As a civic group, our main method of showing our strength and exerting pressure on the government was taking collective actions. Our regular activities included marches and assemblies, street actions, international signature campaigns, postcard mailings, and so on. The best-known and more impactful event was the annual June 4th vigil. We had put on more civil activities than I can describe here, though few of these projects could draw nearly as large a response as the June 4th commemoration event. But we did our best to take action and speak out about people and events that were worthy of attention, no matter how many people took part. For example, in 2017-2018, we issued no fewer than thirty statements, held twenty-one marches and assemblies, and mentioned more than thirty prisoners of conscience by name, such as Liu Xia (刘霞), Ilham Tohti (伊力哈木 · 土赫提), Xie Wenfei (谢文飞), and so on. I have the Alliance’s annual work reports that contain all the statements we have made and the schedules of our events, from which you can see the specifics of our work. 

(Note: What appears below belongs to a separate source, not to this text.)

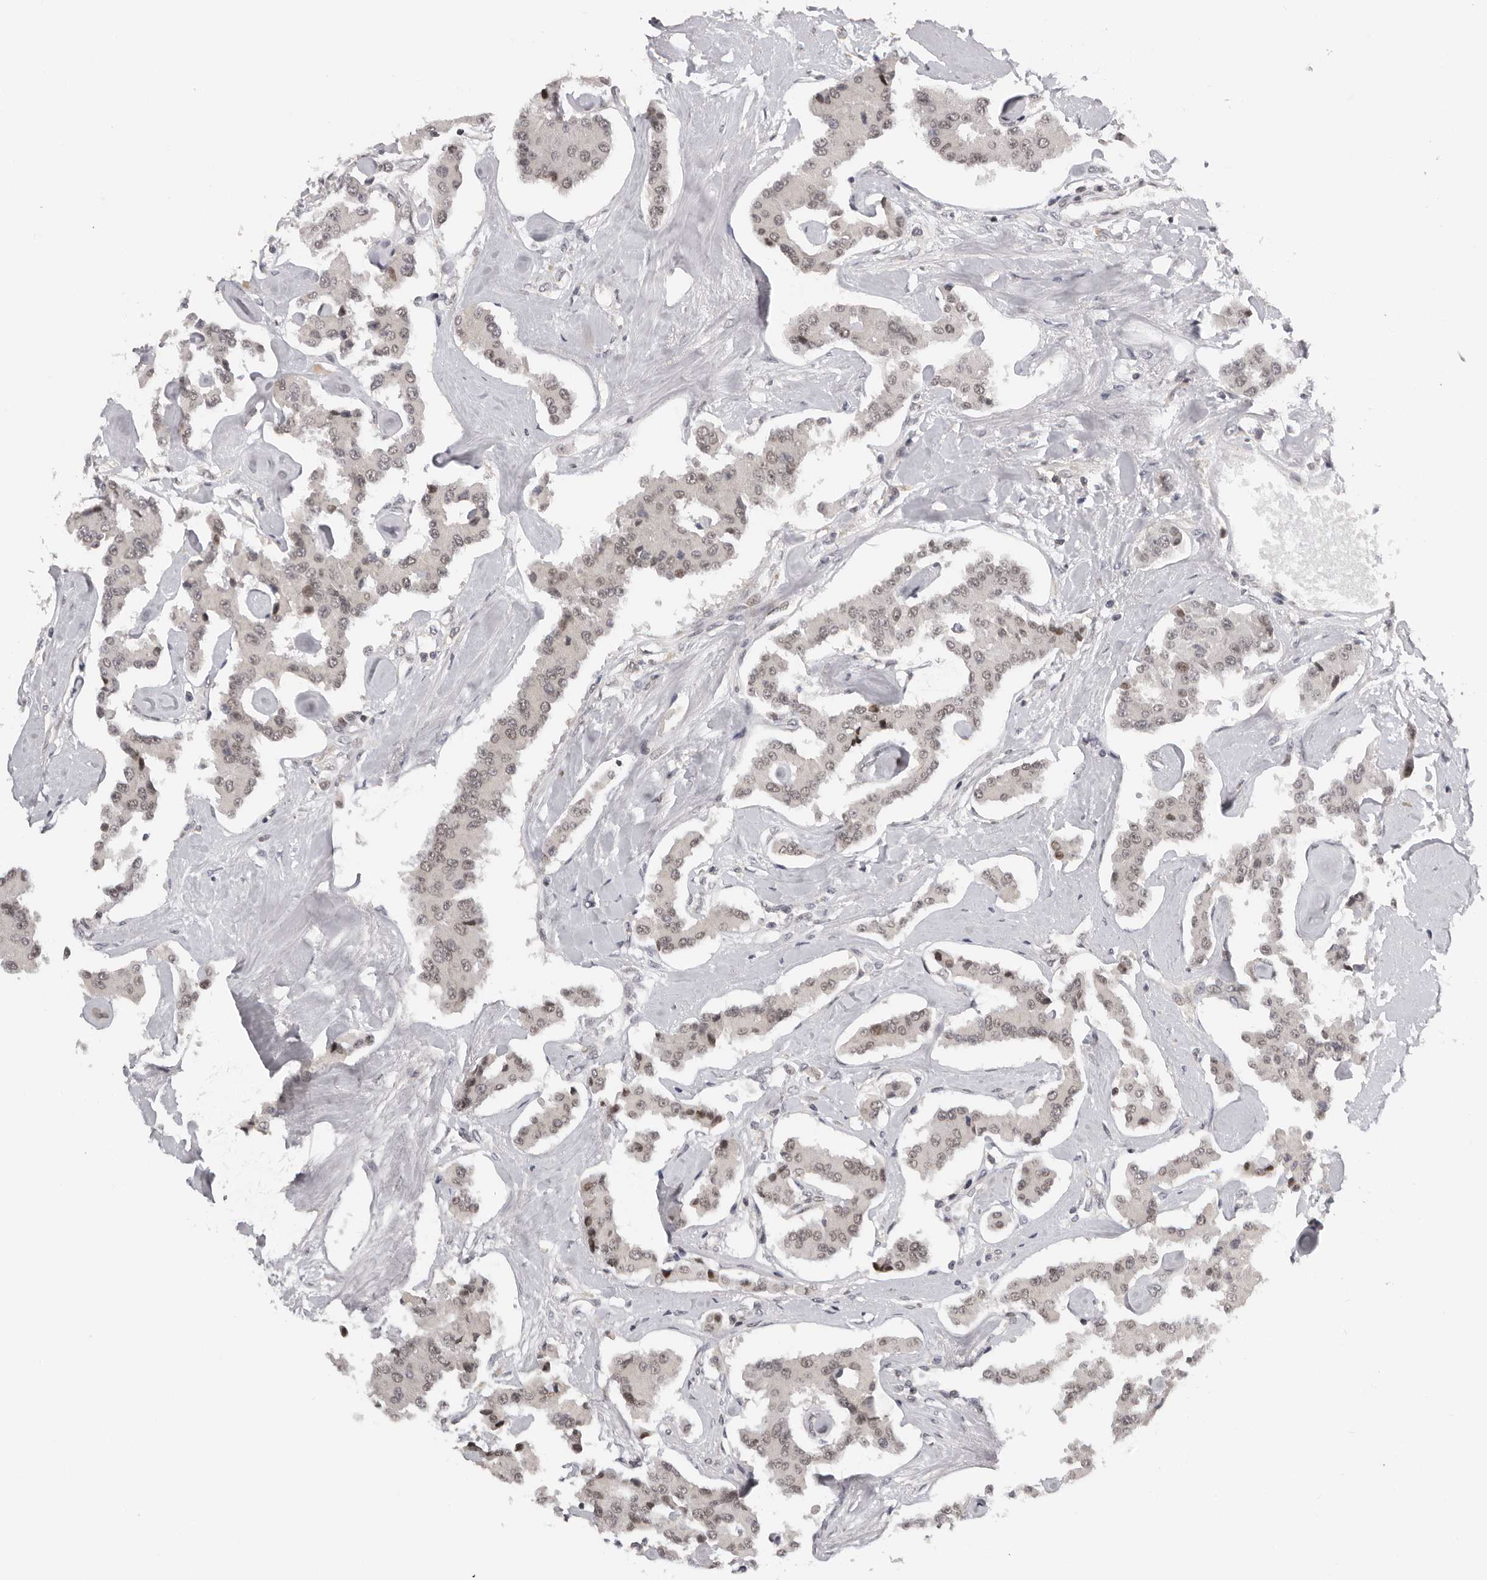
{"staining": {"intensity": "negative", "quantity": "none", "location": "none"}, "tissue": "carcinoid", "cell_type": "Tumor cells", "image_type": "cancer", "snomed": [{"axis": "morphology", "description": "Carcinoid, malignant, NOS"}, {"axis": "topography", "description": "Pancreas"}], "caption": "IHC image of neoplastic tissue: carcinoid stained with DAB (3,3'-diaminobenzidine) displays no significant protein staining in tumor cells.", "gene": "KIF2B", "patient": {"sex": "male", "age": 41}}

On the face of it, these activities don’t seem to lead to the realization of the Five Guidelines; one can even say that we did these things just for the sake of making our appeals, presenting our arguments on every occasion, to everyone, and using every form non-stop. People often asked, “Will the CCP release Liu Xia just because you demanded that she be released?” But contrary to the naysayers, in the end Liu Xia was permitted to leave China. At the very least, if there is no space for making these appeals, it’s even more unlikely that they will bear fruit.

We should never discount the power of words. Didn’t the Chinese Communist Party originate from just a book? More fundamentally, when we say we want to end dictatorship and build a democracy, we are saying that we hope to end the violent cycle of gaining power out of the barrel of a gun and build a society of reason and principles, not to replace the regime with yet another dictatorship. Our biggest weapon and strength, therefore, is to reason in the clearest way possible to counter totalitarian deception and control over the people.

After all, tyranny has to be maintained, and totalitarianism controls people through abasement and fear, turning everyone into his or her own jailer. Ruled under absolute power, people are caged in a false world in which there are no facts and no choice; a world in which language is restricted, values are hollowed out, and independent thought and free will are no longer possible. The key to ending dictatorship is to break free from this cage of thought, safeguard the truth, provide choices, speak freely, and defend these important values and principles. This is precisely what the Hong Kong Alliance has done over the years, and this is also what I will do in court.